What the exercise asks:
Each line of the records containing "logs" is to be copied out and returned.

Recorded data:
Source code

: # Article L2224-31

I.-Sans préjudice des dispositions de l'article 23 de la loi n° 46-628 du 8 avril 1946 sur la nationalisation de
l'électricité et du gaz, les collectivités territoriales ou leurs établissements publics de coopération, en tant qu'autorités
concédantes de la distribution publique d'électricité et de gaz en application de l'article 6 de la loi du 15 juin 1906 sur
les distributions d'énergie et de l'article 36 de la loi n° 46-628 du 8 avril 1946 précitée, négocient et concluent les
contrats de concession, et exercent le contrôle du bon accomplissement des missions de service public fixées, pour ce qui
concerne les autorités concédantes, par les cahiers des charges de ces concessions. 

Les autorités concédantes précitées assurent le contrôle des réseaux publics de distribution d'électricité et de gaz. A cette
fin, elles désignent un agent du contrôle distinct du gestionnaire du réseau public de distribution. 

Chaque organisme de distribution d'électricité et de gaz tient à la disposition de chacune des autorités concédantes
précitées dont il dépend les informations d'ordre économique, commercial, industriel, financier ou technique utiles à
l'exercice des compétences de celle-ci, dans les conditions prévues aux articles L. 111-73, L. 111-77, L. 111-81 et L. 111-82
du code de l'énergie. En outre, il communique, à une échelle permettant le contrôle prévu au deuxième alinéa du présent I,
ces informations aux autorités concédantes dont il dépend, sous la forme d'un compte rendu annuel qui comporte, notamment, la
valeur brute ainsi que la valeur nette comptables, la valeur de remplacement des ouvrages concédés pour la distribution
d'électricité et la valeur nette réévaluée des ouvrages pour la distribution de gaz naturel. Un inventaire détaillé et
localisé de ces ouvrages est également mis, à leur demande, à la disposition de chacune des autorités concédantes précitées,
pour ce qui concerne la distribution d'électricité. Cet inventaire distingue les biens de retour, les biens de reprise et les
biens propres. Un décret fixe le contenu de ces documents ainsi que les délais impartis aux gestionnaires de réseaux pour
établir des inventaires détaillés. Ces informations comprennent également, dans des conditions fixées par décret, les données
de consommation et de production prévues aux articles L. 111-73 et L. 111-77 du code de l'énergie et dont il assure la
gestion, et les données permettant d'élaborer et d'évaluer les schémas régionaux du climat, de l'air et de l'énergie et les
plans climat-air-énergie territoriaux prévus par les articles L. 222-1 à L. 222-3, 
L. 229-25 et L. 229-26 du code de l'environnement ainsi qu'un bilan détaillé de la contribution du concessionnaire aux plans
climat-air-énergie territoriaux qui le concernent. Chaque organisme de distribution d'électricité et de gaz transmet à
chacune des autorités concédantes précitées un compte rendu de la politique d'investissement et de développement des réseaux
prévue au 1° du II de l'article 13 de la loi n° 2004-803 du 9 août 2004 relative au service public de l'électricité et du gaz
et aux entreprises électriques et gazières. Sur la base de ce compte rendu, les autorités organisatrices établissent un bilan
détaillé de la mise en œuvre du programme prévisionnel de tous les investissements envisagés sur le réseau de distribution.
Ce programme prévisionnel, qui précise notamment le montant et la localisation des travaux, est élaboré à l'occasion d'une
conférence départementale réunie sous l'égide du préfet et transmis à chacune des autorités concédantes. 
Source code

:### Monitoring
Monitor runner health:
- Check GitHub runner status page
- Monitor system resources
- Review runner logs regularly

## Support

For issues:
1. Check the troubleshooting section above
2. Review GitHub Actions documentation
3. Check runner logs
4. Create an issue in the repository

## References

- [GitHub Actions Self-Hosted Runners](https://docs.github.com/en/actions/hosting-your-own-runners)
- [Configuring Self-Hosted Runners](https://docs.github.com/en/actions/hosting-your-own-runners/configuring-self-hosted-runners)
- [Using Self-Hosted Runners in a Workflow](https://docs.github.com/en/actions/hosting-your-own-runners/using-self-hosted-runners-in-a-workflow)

Task result:
- Review runner logs regularly
3. Check runner logs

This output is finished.